- _WHAT THE TASK REQUIRES_:
Output every entry exactly as written, but omit the pictures.

- _DATA_:
-- Opening Marker --
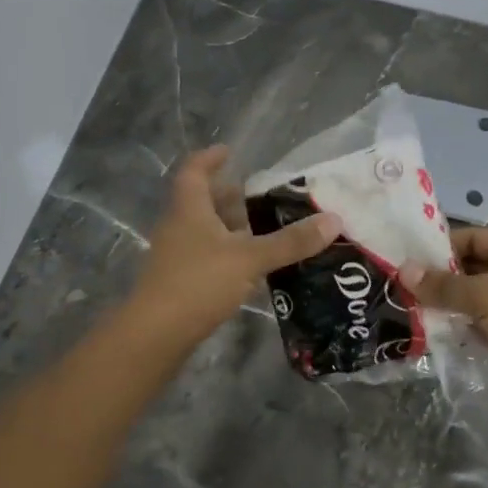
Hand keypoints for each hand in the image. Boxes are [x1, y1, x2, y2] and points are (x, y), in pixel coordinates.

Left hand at [130, 147, 341, 349]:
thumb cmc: (198, 283)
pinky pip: (207, 257)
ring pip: (206, 231)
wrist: (154, 337)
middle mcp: (179, 227)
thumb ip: (290, 241)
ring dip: (231, 228)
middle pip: (203, 202)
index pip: (195, 172)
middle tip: (262, 195)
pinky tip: (252, 267)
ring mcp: (176, 256)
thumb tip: (334, 220)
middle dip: (230, 197)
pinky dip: (229, 255)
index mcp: (189, 209)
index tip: (229, 151)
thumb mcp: (250, 258)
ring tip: (265, 229)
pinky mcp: (180, 283)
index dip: (210, 159)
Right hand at [402, 229, 487, 432]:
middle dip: (440, 277)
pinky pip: (482, 321)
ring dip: (449, 303)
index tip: (408, 261)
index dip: (441, 246)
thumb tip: (404, 270)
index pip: (472, 237)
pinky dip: (463, 325)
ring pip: (475, 296)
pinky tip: (439, 332)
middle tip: (403, 288)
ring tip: (412, 310)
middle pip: (472, 266)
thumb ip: (445, 285)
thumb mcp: (486, 297)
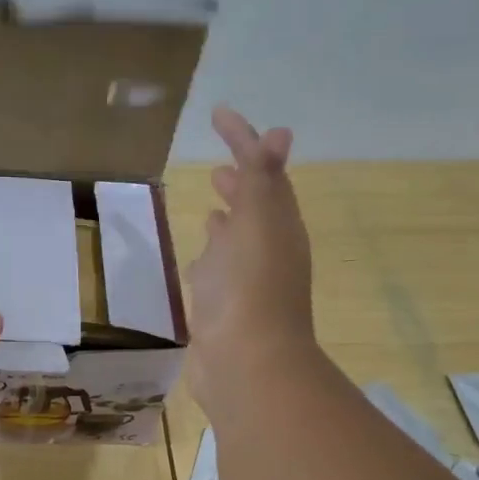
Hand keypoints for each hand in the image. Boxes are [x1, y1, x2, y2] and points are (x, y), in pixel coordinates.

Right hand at [185, 106, 324, 423]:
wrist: (245, 365)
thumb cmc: (250, 289)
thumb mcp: (257, 223)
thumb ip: (260, 180)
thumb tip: (278, 134)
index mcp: (279, 226)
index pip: (264, 171)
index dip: (244, 140)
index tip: (218, 114)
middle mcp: (267, 249)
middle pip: (256, 205)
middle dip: (241, 179)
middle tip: (220, 162)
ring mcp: (245, 280)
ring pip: (238, 238)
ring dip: (228, 216)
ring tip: (211, 201)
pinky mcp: (223, 306)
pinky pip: (219, 269)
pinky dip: (211, 253)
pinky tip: (199, 255)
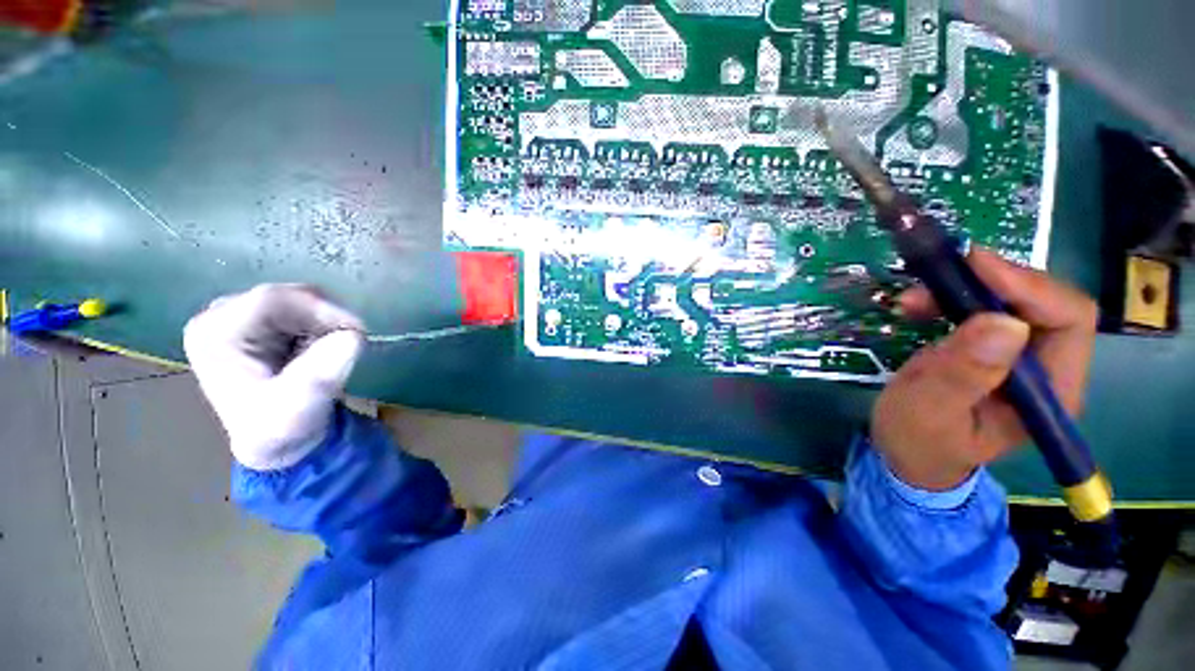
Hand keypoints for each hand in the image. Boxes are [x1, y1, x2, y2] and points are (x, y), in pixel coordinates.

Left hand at [184, 284, 364, 469]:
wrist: (278, 441)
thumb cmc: (280, 428)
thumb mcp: (298, 408)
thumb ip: (320, 374)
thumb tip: (352, 336)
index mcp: (215, 333)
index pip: (272, 299)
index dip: (321, 309)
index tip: (356, 331)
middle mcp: (221, 315)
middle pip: (288, 295)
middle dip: (326, 318)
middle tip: (350, 342)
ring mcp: (241, 315)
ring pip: (301, 299)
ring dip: (327, 323)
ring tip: (332, 351)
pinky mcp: (263, 321)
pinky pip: (305, 308)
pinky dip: (325, 325)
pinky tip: (322, 348)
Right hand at [872, 249, 1097, 490]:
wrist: (908, 453)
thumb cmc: (917, 441)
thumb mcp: (929, 412)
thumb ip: (963, 375)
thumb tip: (1004, 323)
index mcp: (1051, 394)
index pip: (1069, 321)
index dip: (1028, 287)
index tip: (973, 267)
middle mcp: (1050, 369)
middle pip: (1044, 302)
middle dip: (991, 283)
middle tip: (937, 277)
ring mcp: (1024, 359)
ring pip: (1013, 300)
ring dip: (965, 289)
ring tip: (914, 299)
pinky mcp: (996, 350)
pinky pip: (986, 308)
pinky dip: (953, 298)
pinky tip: (920, 306)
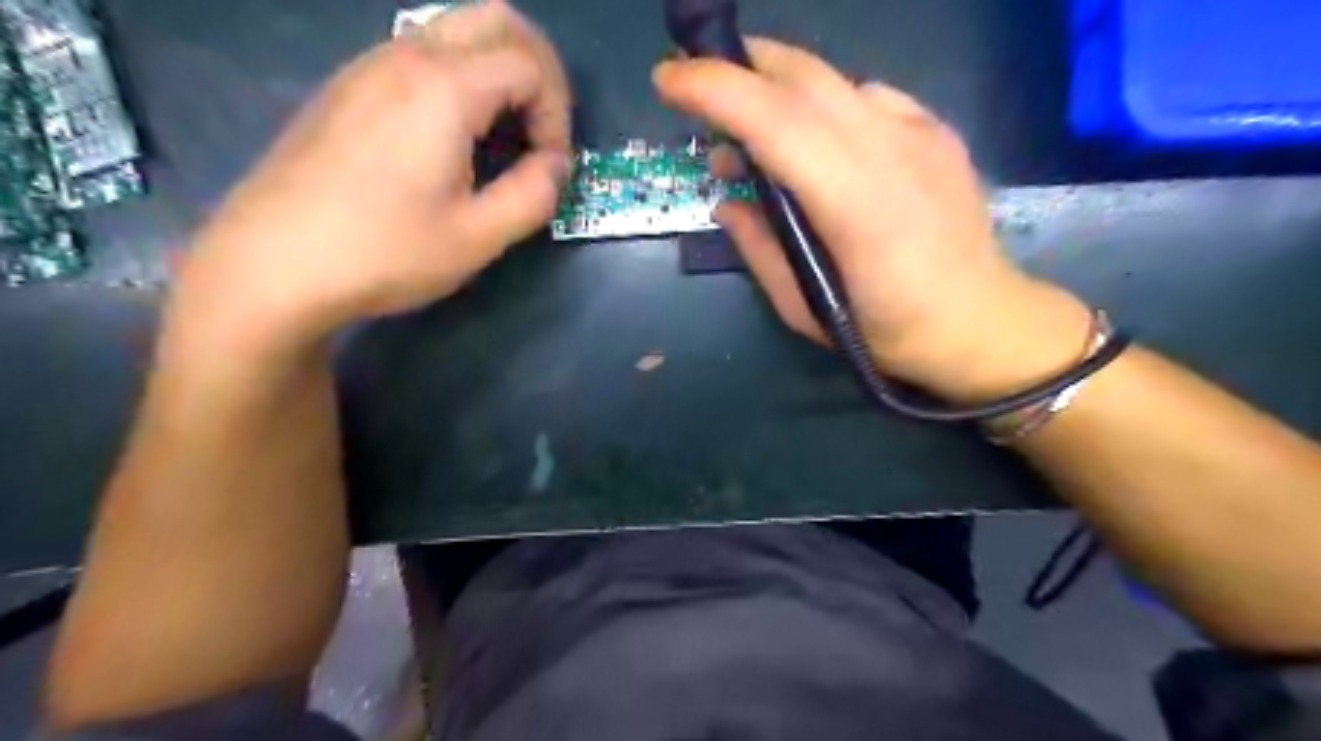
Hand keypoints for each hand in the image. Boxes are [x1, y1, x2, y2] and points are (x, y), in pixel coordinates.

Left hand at [171, 1, 569, 354]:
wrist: (272, 263)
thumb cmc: (384, 252)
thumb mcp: (478, 237)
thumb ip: (534, 194)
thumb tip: (556, 165)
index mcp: (444, 89)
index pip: (530, 65)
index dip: (558, 114)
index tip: (550, 166)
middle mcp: (406, 56)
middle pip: (497, 20)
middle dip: (539, 69)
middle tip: (542, 129)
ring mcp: (369, 65)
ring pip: (456, 29)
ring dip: (498, 71)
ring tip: (502, 137)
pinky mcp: (348, 86)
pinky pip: (421, 53)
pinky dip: (460, 78)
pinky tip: (452, 137)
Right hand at [652, 38, 1095, 398]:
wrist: (981, 320)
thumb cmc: (888, 330)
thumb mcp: (805, 308)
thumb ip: (759, 248)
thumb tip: (727, 202)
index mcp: (855, 205)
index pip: (776, 121)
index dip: (716, 90)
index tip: (667, 79)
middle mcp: (890, 151)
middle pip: (803, 78)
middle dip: (739, 67)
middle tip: (699, 88)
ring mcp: (920, 133)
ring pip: (834, 79)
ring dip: (778, 86)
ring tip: (752, 126)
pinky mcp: (937, 130)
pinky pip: (867, 96)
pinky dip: (824, 103)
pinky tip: (817, 138)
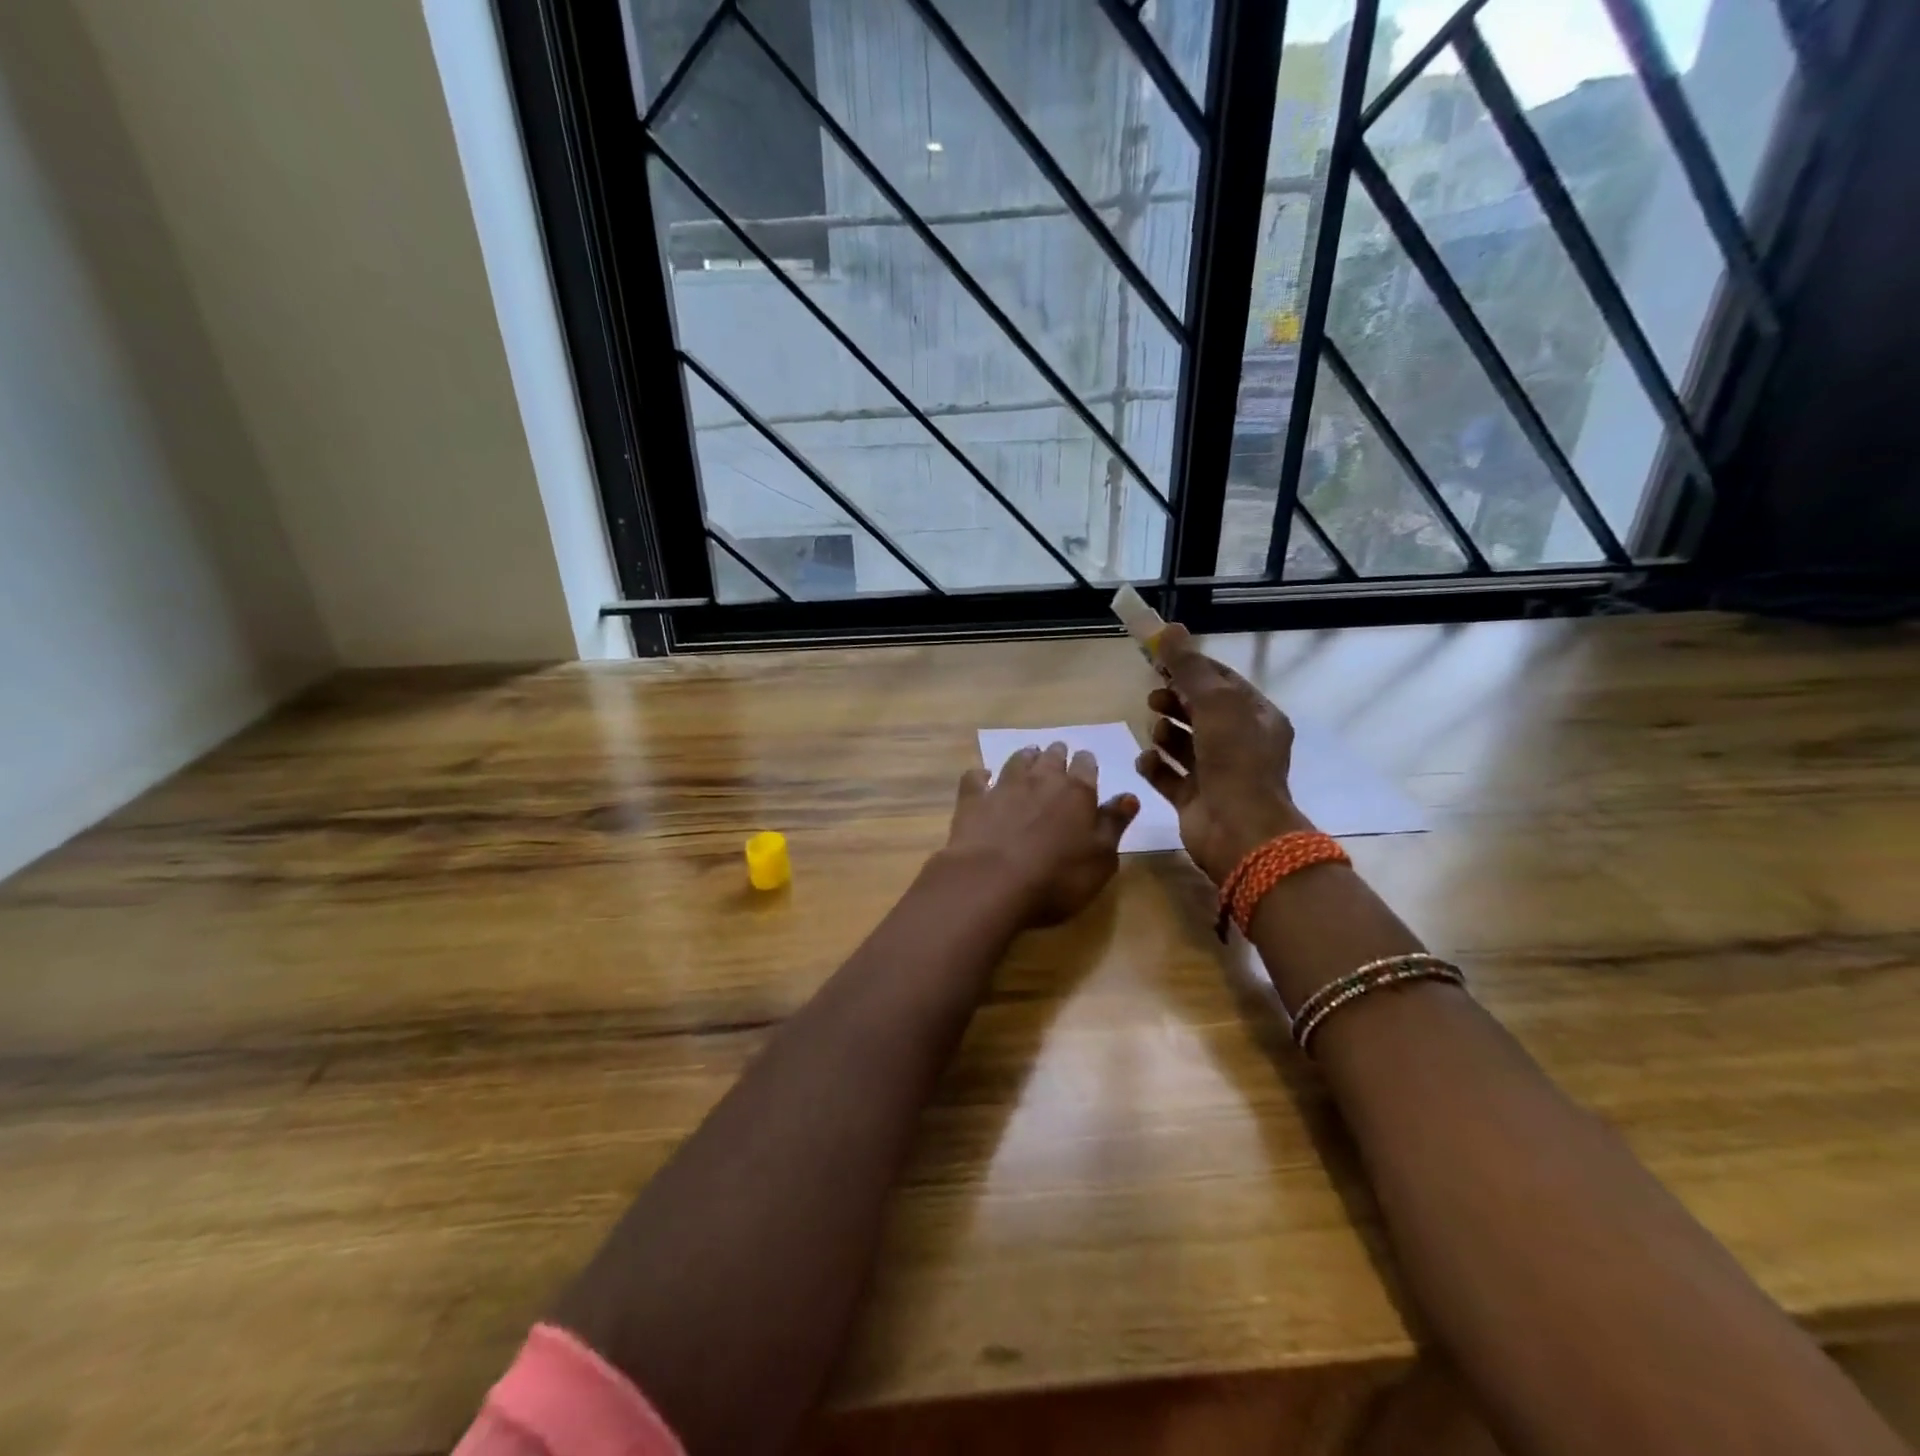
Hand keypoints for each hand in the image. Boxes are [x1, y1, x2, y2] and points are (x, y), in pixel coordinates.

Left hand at [939, 742, 1139, 926]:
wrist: (991, 883)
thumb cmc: (1057, 878)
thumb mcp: (1101, 859)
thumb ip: (1114, 824)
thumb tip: (1129, 796)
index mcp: (1077, 793)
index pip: (1086, 766)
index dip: (1086, 764)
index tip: (1086, 764)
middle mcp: (1041, 780)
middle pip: (1051, 757)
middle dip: (1056, 755)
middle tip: (1057, 756)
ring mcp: (1004, 787)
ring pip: (1018, 760)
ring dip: (1025, 757)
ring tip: (1029, 757)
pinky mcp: (973, 800)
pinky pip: (976, 778)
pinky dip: (981, 776)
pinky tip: (982, 778)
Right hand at [1135, 625, 1311, 884]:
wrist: (1239, 831)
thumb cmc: (1235, 760)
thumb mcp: (1216, 703)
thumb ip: (1190, 667)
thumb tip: (1170, 628)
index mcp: (1255, 718)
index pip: (1221, 683)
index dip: (1191, 668)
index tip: (1159, 659)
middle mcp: (1239, 744)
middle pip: (1199, 712)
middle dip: (1175, 702)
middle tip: (1154, 698)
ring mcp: (1216, 773)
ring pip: (1183, 744)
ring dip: (1165, 734)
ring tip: (1155, 732)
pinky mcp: (1194, 798)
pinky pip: (1168, 775)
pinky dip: (1155, 766)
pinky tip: (1145, 760)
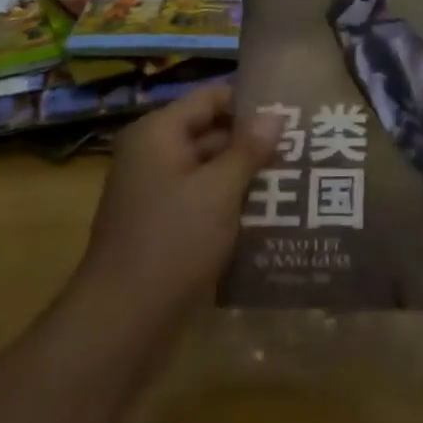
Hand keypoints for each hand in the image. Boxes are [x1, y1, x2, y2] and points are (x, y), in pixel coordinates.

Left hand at [77, 85, 280, 318]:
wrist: (121, 325)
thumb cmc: (172, 242)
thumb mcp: (219, 190)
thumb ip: (248, 149)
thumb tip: (275, 115)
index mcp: (158, 134)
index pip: (210, 98)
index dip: (249, 102)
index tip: (291, 112)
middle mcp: (152, 156)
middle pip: (210, 132)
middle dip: (253, 142)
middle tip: (301, 147)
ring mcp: (155, 193)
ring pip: (209, 170)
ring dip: (246, 175)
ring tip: (295, 178)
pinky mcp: (161, 227)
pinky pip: (202, 201)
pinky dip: (230, 203)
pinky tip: (269, 214)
-- Closing Marker --
- _YOUR SOLUTION_:
Hand keypoints for each hand in the image. Boxes are [x1, y1, x2, y2] and points are (x, y), in pixel coordinates.

Left hand at [130, 147, 341, 349]:
thumb cmc: (198, 283)
pinky pip: (207, 257)
ring pip: (206, 231)
wrist: (154, 337)
middle mcp: (179, 227)
thumb ip: (290, 241)
ring dip: (231, 228)
middle pip: (203, 202)
index pip: (195, 172)
middle tip: (262, 195)
pinky tip: (252, 267)
ring mcp: (176, 256)
thumb tip: (334, 220)
middle dip: (230, 197)
pinky dip: (229, 255)
index mcp: (189, 209)
index tip: (229, 151)
thumb mcp: (250, 258)
ring tip: (265, 229)
pinky mcp: (180, 283)
index dip: (210, 159)
Right hand at [402, 229, 487, 432]:
middle dip: (440, 277)
pinky pip: (482, 321)
ring dip: (449, 303)
index tip: (408, 261)
index dip: (441, 246)
thumb tip: (404, 270)
index pip: (472, 237)
pinky dip: (463, 325)
ring pip: (475, 296)
pinky tip: (439, 332)
middle tip: (403, 288)
ring tip: (412, 310)
middle pip: (472, 266)
thumb ip: (445, 285)
thumb mcp: (486, 297)
Hand keypoints for each hand in the image. Boxes are [x1, y1, x2, y2] and points are (x, y), in pixel coordinates.

Right hand at [185, 106, 324, 423]:
wrist: (245, 365)
thumb cmc: (250, 289)
thumb mcp: (257, 223)
thumb ip: (260, 180)
thumb tip: (278, 134)
index mcp: (279, 226)
index pip: (264, 171)
index dip: (244, 140)
index tip: (218, 114)
middle mcp: (267, 249)
middle pip: (256, 205)
middle dip: (241, 179)
middle tip: (220, 162)
ring mcp: (245, 280)
ring pip: (238, 238)
ring dip: (228, 216)
ring tip: (211, 201)
pinky mcp: (223, 306)
pinky pip: (219, 269)
pinky dip: (211, 253)
pinky tip: (199, 255)
Hand keypoints for each hand in the image. Boxes are [x1, y1, x2, y2] and points are (x, y), in pixel coordinates.

Left hand at [184, 284, 364, 469]:
wrist: (278, 441)
thumb cmc: (280, 428)
thumb mcp: (298, 408)
thumb ip: (320, 374)
thumb tip: (352, 336)
index mcp: (215, 333)
index pip: (272, 299)
index dip: (321, 309)
index tip: (356, 331)
middle mcp: (221, 315)
middle pip: (288, 295)
middle dip: (326, 318)
middle tip: (350, 342)
ring mcp: (241, 315)
ring pip: (301, 299)
ring dip: (327, 323)
ring tip: (332, 351)
pinky mcp: (263, 321)
pinky pip: (305, 308)
pinky dip: (325, 325)
pinky tip: (322, 348)
Right hand at [872, 249, 1097, 490]:
wrist: (908, 453)
thumb cmc: (917, 441)
thumb mcp: (929, 412)
thumb ip: (963, 375)
thumb tip: (1004, 323)
index mcp: (1051, 394)
index pip: (1069, 321)
index dip: (1028, 287)
index tip: (973, 267)
middle mcp: (1050, 369)
middle pip: (1044, 302)
middle dip: (991, 283)
middle tip: (937, 277)
ring mcp: (1024, 359)
ring pip: (1013, 300)
ring dip: (965, 289)
ring tip: (914, 299)
pinky mcp: (996, 350)
pinky pip: (986, 308)
pinky dip: (953, 298)
pinky tip: (920, 306)
Hand keypoints for each hand in the image. Boxes are [x1, y1, x2, y2] and points are (x, y), in pixel coordinates.

Left hand at [171, 1, 569, 354]:
wrist: (272, 263)
thumb cmc: (384, 252)
thumb mcp: (478, 237)
thumb ip: (534, 194)
thumb tip: (556, 165)
index mcp: (444, 89)
index pip: (530, 65)
index dip: (558, 114)
index tip: (550, 166)
middle mcp: (406, 56)
middle pip: (497, 20)
middle dip: (539, 69)
middle tip: (542, 129)
ring mcp: (369, 65)
ring pip: (456, 29)
ring dip: (498, 71)
ring tip: (502, 137)
pinky mcp: (348, 86)
pinky pip: (421, 53)
pinky dip: (460, 78)
pinky tip: (452, 137)
Right hand at [652, 38, 1095, 398]:
wrist: (981, 320)
thumb cmc: (888, 330)
thumb mcp: (805, 308)
thumb ip: (759, 248)
thumb tip: (727, 202)
index mcp: (855, 205)
index pip: (776, 121)
index dip: (716, 90)
index tip: (667, 79)
middle mcp: (890, 151)
middle pip: (803, 78)
middle dip: (739, 67)
middle tip: (699, 88)
ring mcp: (920, 133)
ring pip: (834, 79)
ring dip: (778, 86)
ring tip: (752, 126)
pinky mcp: (937, 130)
pinky pip: (867, 96)
pinky dip: (824, 103)
pinky tip: (817, 138)
Hand keypoints for each hand in the image. Boxes are [x1, y1, x2, y2] and points are (x, y), in pixel coordinates.

Left hand at [939, 742, 1139, 926]:
wrist: (991, 883)
thumb cmc: (1057, 878)
thumb mcp: (1101, 859)
thumb ip: (1114, 824)
thumb tip: (1129, 796)
index mcp: (1077, 793)
index pip: (1086, 766)
index dip: (1086, 764)
index tip: (1086, 764)
middle mcp: (1041, 780)
middle pip: (1051, 757)
middle dip: (1056, 755)
middle tip: (1057, 756)
ring mcp: (1004, 787)
ring pip: (1018, 760)
ring dip: (1025, 757)
ring tip: (1029, 757)
pinky mcp: (973, 800)
pinky pip: (976, 778)
pinky dip: (981, 776)
pinky tip: (982, 778)
Right hand at [1135, 625, 1311, 884]:
wrist: (1239, 831)
thumb cmc: (1235, 760)
thumb mcp: (1216, 703)
thumb ip: (1190, 667)
thumb tip: (1170, 628)
index mcp: (1255, 718)
index pip: (1221, 683)
index dip: (1191, 668)
index tip: (1159, 659)
middle mcp: (1239, 744)
middle pip: (1199, 712)
middle dip: (1175, 702)
middle tip: (1154, 698)
ring mcp: (1216, 773)
ring pip: (1183, 744)
ring dip: (1165, 734)
ring tip: (1155, 732)
pinky mcp: (1194, 798)
pinky pip: (1168, 775)
pinky dip: (1155, 766)
pinky tip: (1145, 760)
Hand keypoints for each hand in the image. Boxes are [x1, y1, x2, y2] and points are (x, y), in pixel coordinates.

Left hand at [77, 85, 280, 318]:
wrist: (121, 325)
thumb cmc: (172, 242)
thumb mcp: (219, 190)
thumb ip: (248, 149)
thumb tip: (275, 115)
index mcp: (158, 134)
index pip: (210, 98)
index dip: (249, 102)
index tip: (291, 112)
middle mcp: (152, 156)
middle pip: (210, 132)
middle dip: (253, 142)
middle tip: (301, 147)
ring mcp: (155, 193)
ring pip: (209, 170)
ring dip: (246, 175)
ring tip: (295, 178)
pinky mcp: (161, 227)
pinky pip: (202, 201)
pinky dip: (230, 203)
pinky tip: (269, 214)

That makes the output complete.